How light she thought she had been before. How truly light she was now.
She should be leaving anyway—it was too cold now, with the wind off the ocean. There were Santas in the store windows, in piles of fake snow.
Out on A1A, the cars screamed by her and threw exhaust in her face. She stuck out her thumb, and a tan sedan rolled to a stop. The driver was pale and nervous, and somewhere inside her alarm bells began to ring, but she found she didn’t care to listen. He said he was going back to the university town, and she thought of her ex, her friends, her fall from safety. She found she didn’t care about those things, either.
She could feel the ocean pulling at her back but didn’t turn to say goodbye. It had failed to do what she had longed for it to do; it had been indifferent, after all. Over the inland waterway, with its tiny islands and corrugated bridge, into the palmetto scrub. Somewhere along a stretch of road bordered by pines in strict formation, the man put a hand on her knee and squinted toward the empty asphalt ahead. She gently removed his hand, and he didn’t try again. He turned on the radio, and they listened to sticky love ballads. In town, he dropped her at the downtown plaza and squealed away, to the loud derision of two old men at the bus stop. They grinned at her and both blew pink bubbles with their gum and one by one let them pop.
* * *
—
Just before the public library closed for the night, she rode the elevator to the top floor and went into the grand stained-glass conference room set like a crown at the top of the building. She’d discovered an unlocked closet behind a leaning blackboard, barely long enough to hold her body in its sleeping bag. In the dark of the closet, she ate what she found during the day and listened to the library empty out. It was orange season, and she plucked satsumas for breakfast and spat the pips into the road.

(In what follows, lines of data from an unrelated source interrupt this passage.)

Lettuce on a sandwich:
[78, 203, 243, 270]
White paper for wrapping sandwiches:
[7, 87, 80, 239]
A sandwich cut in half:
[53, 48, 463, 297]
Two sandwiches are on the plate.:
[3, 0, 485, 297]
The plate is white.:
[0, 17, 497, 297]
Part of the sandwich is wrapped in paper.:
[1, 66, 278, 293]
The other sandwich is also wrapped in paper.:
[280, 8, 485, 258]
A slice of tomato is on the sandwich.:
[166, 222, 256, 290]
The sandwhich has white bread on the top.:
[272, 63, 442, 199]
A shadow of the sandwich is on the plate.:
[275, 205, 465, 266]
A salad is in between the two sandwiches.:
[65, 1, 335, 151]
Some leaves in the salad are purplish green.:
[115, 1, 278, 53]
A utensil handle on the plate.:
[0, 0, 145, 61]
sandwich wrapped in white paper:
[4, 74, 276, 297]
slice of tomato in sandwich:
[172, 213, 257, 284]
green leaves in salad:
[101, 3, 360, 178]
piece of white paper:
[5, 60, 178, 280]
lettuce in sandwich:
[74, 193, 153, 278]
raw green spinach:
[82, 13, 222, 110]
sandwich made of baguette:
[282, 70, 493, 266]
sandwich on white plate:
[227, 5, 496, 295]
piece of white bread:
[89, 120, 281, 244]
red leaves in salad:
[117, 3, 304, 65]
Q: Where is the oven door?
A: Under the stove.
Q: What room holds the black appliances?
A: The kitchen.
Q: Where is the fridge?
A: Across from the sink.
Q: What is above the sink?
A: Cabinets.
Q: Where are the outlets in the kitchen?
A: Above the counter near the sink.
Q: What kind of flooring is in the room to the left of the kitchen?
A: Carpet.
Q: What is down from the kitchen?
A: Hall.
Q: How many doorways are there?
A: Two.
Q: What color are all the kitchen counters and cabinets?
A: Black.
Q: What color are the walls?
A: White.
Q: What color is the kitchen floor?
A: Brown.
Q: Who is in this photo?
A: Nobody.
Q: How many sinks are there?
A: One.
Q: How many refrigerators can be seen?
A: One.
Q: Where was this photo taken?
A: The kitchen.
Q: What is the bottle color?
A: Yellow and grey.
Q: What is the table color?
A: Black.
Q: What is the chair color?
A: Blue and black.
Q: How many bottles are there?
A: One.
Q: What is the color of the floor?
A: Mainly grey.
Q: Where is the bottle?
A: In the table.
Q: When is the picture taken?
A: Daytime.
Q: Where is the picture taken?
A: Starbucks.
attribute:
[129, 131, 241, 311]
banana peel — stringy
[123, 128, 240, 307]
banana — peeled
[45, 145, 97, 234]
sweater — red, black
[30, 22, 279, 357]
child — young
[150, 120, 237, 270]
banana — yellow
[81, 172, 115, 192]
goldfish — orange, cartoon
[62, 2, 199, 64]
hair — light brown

She neglected to call her mother for Christmas or New Year’s. When she tried to read during the day, the words lost their meaning and floated loosely in her eyes.
* * *
—
She didn’t make it to the library in time one evening and spent the night shivering in her light jean jacket. She was walking by a club that had just closed when a cluster of undergraduates in strapless dresses tottered by, fingering their cell phones. She recognized one of them, a girl from her comp-lit class last year. She’d been a frightened, silent thing who’d earned her C?. No matter how hard she was drilled, “its” and “it’s” had eluded the girl. Tonight, if she and the girl came face-to-face, the girl would look through her former instructor, not seeing her in this worn, dirty woman; and she, whose words had once lashed, would have nothing to say.
Its, it’s, she said aloud now. Who cares?
A man stacking the chairs in front of the patio area heard her and laughed. Twits, he agreed.